Padding side of encoder and LM?

kaistAI / LangBridge

[ACL 2024] LangBridge: Multilingual Reasoning Without Multilingual Supervision

51 stars 6 forks source link

Padding side of encoder and LM? #2

Closed fahadh4ilyas closed 4 months ago

fahadh4ilyas commented 5 months ago

What is the padding side of each encoder and LM tokenizer? I guess the padding side for encoder is left and for LM is right. But then, bos token from LM sequence is put on the most left side of concatenated embedding which will be weird because the bos token location is inconsistent with sequence. Is there any issue in generation if generate in batch?

rahular commented 5 months ago

IIRC both tokenizers have right padding. You can check that as follows

>> tok = AutoTokenizer.from_pretrained('kaist-ai/langbridge_encoder_tokenizer')
>> tok.padding_side

fahadh4ilyas commented 5 months ago

IIRC both tokenizers have right padding. You can check that as follows
>> tok = AutoTokenizer.from_pretrained('kaist-ai/langbridge_encoder_tokenizer')
>> tok.padding_side

So if we train the model in batch with different lengths of input, some of the sequence will be have random padding in the middle (from padding of the encoder)? Will it make the model inconsistent when generating in batch and will suffer the short sequence if somehow it's trained alongside long sequence?

MattYoon commented 5 months ago

Hi @fahadh4ilyas, as @rahular said, they are both padded on the right.

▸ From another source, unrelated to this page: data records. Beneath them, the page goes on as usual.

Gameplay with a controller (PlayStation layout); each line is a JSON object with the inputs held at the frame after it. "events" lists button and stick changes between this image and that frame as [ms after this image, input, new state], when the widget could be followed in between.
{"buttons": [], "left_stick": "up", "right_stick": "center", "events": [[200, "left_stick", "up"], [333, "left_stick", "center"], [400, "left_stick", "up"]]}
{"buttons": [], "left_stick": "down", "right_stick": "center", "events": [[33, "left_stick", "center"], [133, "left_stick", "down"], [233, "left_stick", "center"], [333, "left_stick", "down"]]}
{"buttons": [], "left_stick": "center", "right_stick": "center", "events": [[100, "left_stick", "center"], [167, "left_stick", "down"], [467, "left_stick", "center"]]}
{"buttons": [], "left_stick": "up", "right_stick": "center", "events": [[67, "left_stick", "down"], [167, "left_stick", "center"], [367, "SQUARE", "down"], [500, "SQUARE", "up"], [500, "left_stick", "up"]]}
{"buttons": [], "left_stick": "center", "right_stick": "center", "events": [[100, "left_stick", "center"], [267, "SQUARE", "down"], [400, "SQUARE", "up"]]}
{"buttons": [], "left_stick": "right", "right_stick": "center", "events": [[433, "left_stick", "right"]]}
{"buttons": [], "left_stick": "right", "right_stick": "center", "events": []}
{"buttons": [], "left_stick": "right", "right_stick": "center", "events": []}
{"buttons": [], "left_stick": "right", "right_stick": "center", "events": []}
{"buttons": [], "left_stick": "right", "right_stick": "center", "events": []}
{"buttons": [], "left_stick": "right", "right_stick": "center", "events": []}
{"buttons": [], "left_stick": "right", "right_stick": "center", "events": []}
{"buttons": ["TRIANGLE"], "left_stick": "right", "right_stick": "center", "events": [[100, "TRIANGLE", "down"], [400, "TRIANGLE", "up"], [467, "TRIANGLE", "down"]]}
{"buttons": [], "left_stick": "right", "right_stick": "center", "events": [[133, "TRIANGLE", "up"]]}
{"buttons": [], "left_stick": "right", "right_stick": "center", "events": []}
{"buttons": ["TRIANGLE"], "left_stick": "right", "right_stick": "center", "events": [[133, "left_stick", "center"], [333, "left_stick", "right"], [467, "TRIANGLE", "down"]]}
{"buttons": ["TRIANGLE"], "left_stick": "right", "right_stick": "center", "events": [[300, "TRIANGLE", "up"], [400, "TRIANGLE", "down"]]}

Yes, during training some sequences will have paddings in the middle. But those "middle paddings" are masked for the LM, so it doesn't perform attention to them.

To address your concern on

Will it make the model inconsistent when generating in batch and will suffer the short sequence if somehow it's trained alongside long sequence?

We weren't able to find any problems with batch generations. The evaluation for HumanEval was ran with a batch size of 32.

Just make sure to set use_dynamic_length to True during training. In our preliminary experiments, we found that using various length of input sequence is critical for robust generation during test time.